Heavy resource usage. Scanning your site is a very CPU and memory intensive procedure. Admin Tools Professional has to scan your entire site, find the PHP files and for each on them read it, calculate an MD5 sum, read data from the database, compare it with the information already calculated and write data to the database. This does put a big strain on your server, similar to what you get when you're backing up your site.

Requirement for a writable temp-file directory. In order for this feature to work, we need to keep a temporary file in your site's temp-files directory (configurable in the Global Configuration page, usually it's tmp under your site's root). For this to be possible, your tmp directory has to be writable. In most likelihood it already is.

Depending on your file ownership and permissions, your tmp directory may be unwritable. In this case and this case only, you have to perform a trick to make it writable without compromising the security of your site. First, give that directory 0777 permissions. Then, upload (using FTP) a .htaccess file in your temp-files directory with the following contents:

<IfModule !mod_authz_core.c>
Order deny,allow
Deny from all
</IfModule>
<IfModule mod_authz_core.c>
<RequireAll>
Require all denied
</RequireAll>
</IfModule>

Give the .htaccess file you just uploaded 0444 permissions.

Remember to use Admin Tools' Permissions Configuration to set up the permissions of the directory to 777, otherwise the folder will become unwritable as soon as you use Admin Tools' Fix Permissions feature. The trick outlined above makes the temporary directory world-writable (anyone with access to the server can write to it). This is normally unsafe. However, it is unsafe only if anyone could access the files in that directory over the web, essentially being able to execute arbitrary PHP code. By uploading the .htaccess we mentioned, you made the directory inaccessible from the web. This means that a potential attacker could write arbitrary PHP files in this directory, but not execute them, therefore no longer posing a security risk. By changing the permissions of the .htaccess file to 0444 we made it read-only, so that a potential attacker can not override it, unless he has FTP access to your site (in which case your site is already hacked, so you shouldn't worry about the temp-files directory any more...).

Potential problems. As stated above, the file scan operation is very database, CPU and memory intensive. This can cause failure of the scan process due to one of several reasons, especially on lower-end hosts (usually: cheap or low quality shared hosts):

  • Memory exhaustion. Getting an out-of-memory error is not at all unlikely. We strongly recommend having at the very least 32Mb of available PHP memory. We recommend 64Mb to 128Mb for trouble-free operation.
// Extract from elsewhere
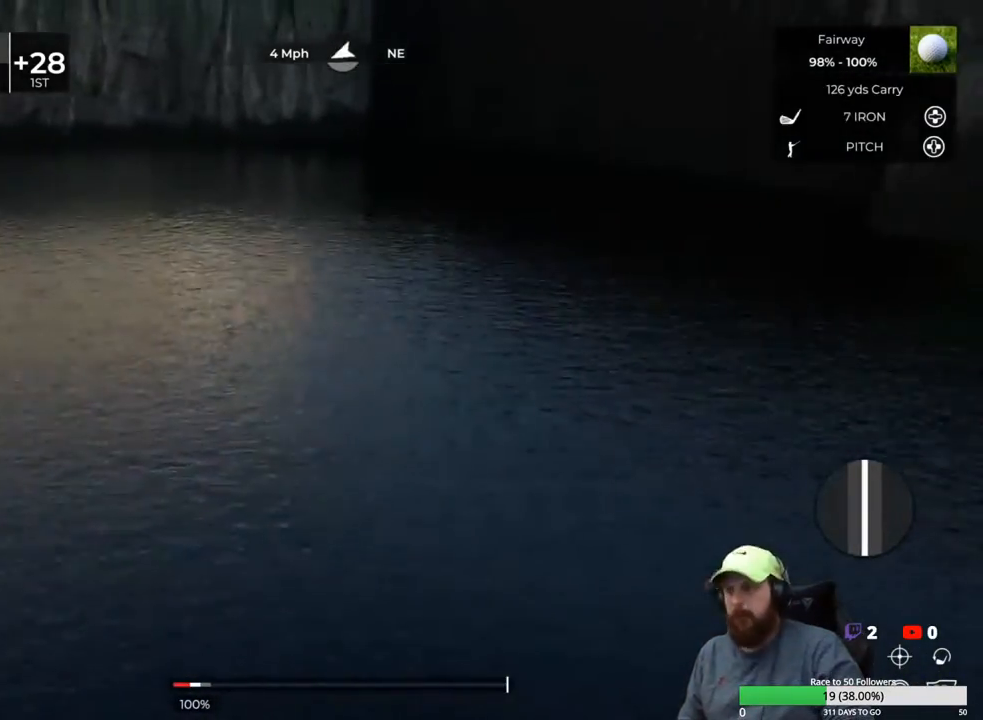
{"buttons": ["DPAD_UP"], "left_stick": "center", "right_stick": "right", "events": [[500, "DPAD_UP", "down"]]}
If you only have 16Mb or less of available PHP memory, the scan will most likely fail.

  • Exhausting your MySQL query limit. Some hosts have a limit on how many queries you can run per minute or per hour. Because the file scan is very database-intensive, you may exhaust this limit, causing the scan to crash.

  • MySQL server has gone away. Likewise, some hosts have set up MySQL (the database server) to forcibly close the connection if it doesn't receive data for a short time period, usually anything between 0.5 and 3 seconds. This could cause the infamous "MySQL server has gone away" error message, killing your scan.

  • Timeout. Calculating MD5 and diffs for large files is a very time consuming process. It is possible that PHP times out during that operation, especially on slow, low-end hosts.

  • Hitting the CPU usage limit. Many hosts enforce a CPU usage limit. Given that the file scan is a very CPU-intensive process, it is possible that you hit that limit. What usually happens is that the host kills the script causing the "excessive" CPU usage (our file scan operation).

All of the above manifest themselves as a 500 Internal Server Error message or a never ending scan process when trying to scan your site. Unfortunately, these are all server limitations and we can not work around them, while maintaining the usefulness of the PHP File Change Scanner feature. If you hit on those limitations, our recommendation is to switch to a higher quality host.